Press freedom row deepens in Germany

23rd November 2009, Comments 0 comments

A bid by Roland Koch, leader of the German state of Hesse, to block a contract extension for Nikolaus Brender, editor-in-chief of ZDF, has provoked fury in a country still sensitive about press censorship under the Nazis.

Berlin -- A row over press freedom in Germany deepened Sunday as 35 prominent constitutional law professors wrote an open letter to defend the editor of a TV channel under political pressure to step down.

A bid by Roland Koch, leader of the German state of Hesse, to block a contract extension for Nikolaus Brender, editor-in-chief of ZDF, has provoked fury in a country still sensitive about press censorship under the Nazis.

Appealing to the "reason and professionalism" of the ZDF board, which will decide on Friday whether to renew Brender's contract, which expires in March, the letter said: "Quality, independent journalism is in everyone's interests."

"This is an overt attempt to oust an independent journalist and strengthen the influence of party politics," the letter added, which appeared in the Frankfurter Allgemeine Sonntagszeitung (FAS) weekly and Spiegel news magazine.

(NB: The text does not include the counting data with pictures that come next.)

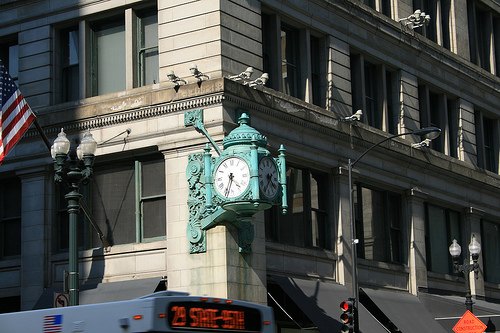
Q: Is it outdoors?
A: Yes, it is outdoors.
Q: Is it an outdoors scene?
A: Yes, it is outdoors.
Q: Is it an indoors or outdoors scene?
A: It is outdoors.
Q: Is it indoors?
A: No, it is outdoors.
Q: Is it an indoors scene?
A: No, it is outdoors.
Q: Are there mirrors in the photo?
A: No, there are no mirrors.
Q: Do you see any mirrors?
A: No, there are no mirrors.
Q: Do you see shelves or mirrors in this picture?
A: No, there are no mirrors or shelves.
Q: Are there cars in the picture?
A: No, there are no cars.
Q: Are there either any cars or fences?
A: No, there are no cars or fences.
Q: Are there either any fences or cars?
A: No, there are no cars or fences.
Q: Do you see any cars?
A: No, there are no cars.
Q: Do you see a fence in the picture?
A: No, there are no fences.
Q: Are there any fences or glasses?
A: No, there are no fences or glasses.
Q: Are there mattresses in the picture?
A: No, there are no mattresses.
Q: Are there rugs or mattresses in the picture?
A: No, there are no mattresses or rugs.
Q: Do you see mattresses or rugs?
A: No, there are no mattresses or rugs.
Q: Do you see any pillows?
A: No, there are no pillows.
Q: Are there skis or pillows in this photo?
A: No, there are no pillows or skis.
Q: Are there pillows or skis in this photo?
A: No, there are no pillows or skis.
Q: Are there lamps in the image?
A: Yes, there is a lamp.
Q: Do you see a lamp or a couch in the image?
A: Yes, there is a lamp.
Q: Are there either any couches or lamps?
A: Yes, there is a lamp.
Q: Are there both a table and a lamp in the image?
A: No, there is a lamp but no tables.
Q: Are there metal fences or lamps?
A: Yes, there is a metal lamp.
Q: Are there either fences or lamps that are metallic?
A: Yes, the lamp is metallic.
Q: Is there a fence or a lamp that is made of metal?
A: Yes, the lamp is made of metal.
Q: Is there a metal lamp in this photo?
A: Yes, there is a metal lamp.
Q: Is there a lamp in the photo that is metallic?
A: Yes, there is a lamp that is metallic.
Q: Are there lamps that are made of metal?
A: Yes, there is a lamp that is made of metal.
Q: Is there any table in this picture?
A: No, there are no tables.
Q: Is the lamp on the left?
A: Yes, the lamp is on the left of the image.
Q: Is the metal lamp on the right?
A: No, the lamp is on the left of the image.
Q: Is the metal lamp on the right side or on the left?
A: The lamp is on the left of the image.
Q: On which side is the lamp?
A: The lamp is on the left of the image.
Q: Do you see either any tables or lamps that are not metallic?
A: No, there is a lamp but it is metallic.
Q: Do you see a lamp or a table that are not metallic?
A: No, there is a lamp but it is metallic.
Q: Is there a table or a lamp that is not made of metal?
A: No, there is a lamp but it is made of metal.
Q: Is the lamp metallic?
A: Yes, the lamp is metallic.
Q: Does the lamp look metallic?
A: Yes, the lamp is metallic.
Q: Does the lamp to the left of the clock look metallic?
A: Yes, the lamp is metallic.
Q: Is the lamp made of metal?
A: Yes, the lamp is made of metal.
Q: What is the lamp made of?
A: The lamp is made of metal.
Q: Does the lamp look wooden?
A: No, the lamp is metallic.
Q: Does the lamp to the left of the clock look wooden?
A: No, the lamp is metallic.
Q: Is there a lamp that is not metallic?
A: No, there is a lamp but it is metallic.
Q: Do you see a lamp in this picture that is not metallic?
A: No, there is a lamp but it is metallic.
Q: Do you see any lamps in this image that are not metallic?
A: No, there is a lamp but it is metallic.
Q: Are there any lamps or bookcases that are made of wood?
A: No, there is a lamp but it is made of metal.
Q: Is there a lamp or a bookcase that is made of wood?
A: No, there is a lamp but it is made of metal.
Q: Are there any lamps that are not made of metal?
A: No, there is a lamp but it is made of metal.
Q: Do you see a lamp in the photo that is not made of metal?
A: No, there is a lamp but it is made of metal.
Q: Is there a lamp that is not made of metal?
A: No, there is a lamp but it is made of metal.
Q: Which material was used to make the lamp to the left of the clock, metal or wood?
A: The lamp is made of metal.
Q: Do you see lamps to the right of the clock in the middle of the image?
A: No, the lamp is to the left of the clock.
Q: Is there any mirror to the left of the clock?
A: No, there is a lamp to the left of the clock.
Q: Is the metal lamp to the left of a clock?
A: Yes, the lamp is to the left of a clock.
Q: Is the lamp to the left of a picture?
A: No, the lamp is to the left of a clock.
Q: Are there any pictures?
A: No, there are no pictures.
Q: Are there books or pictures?
A: No, there are no pictures or books.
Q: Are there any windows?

And taking a swipe at other, unnamed nations, the letter added: "We can very clearly see examples at the moment in other countries in Europe of what happens when the state does not safeguard freedom."

Brender raised heckles during the recent election campaign in Germany by cancelling a political programme on which Chancellor Angela Merkel and her challenger Frank-Walter Steinmeier had declined to appear.

According to the FAS, Koch, who has a seat on the 16-member ZDF board, has organised a blocking majority to prevent Brender's contract being extended.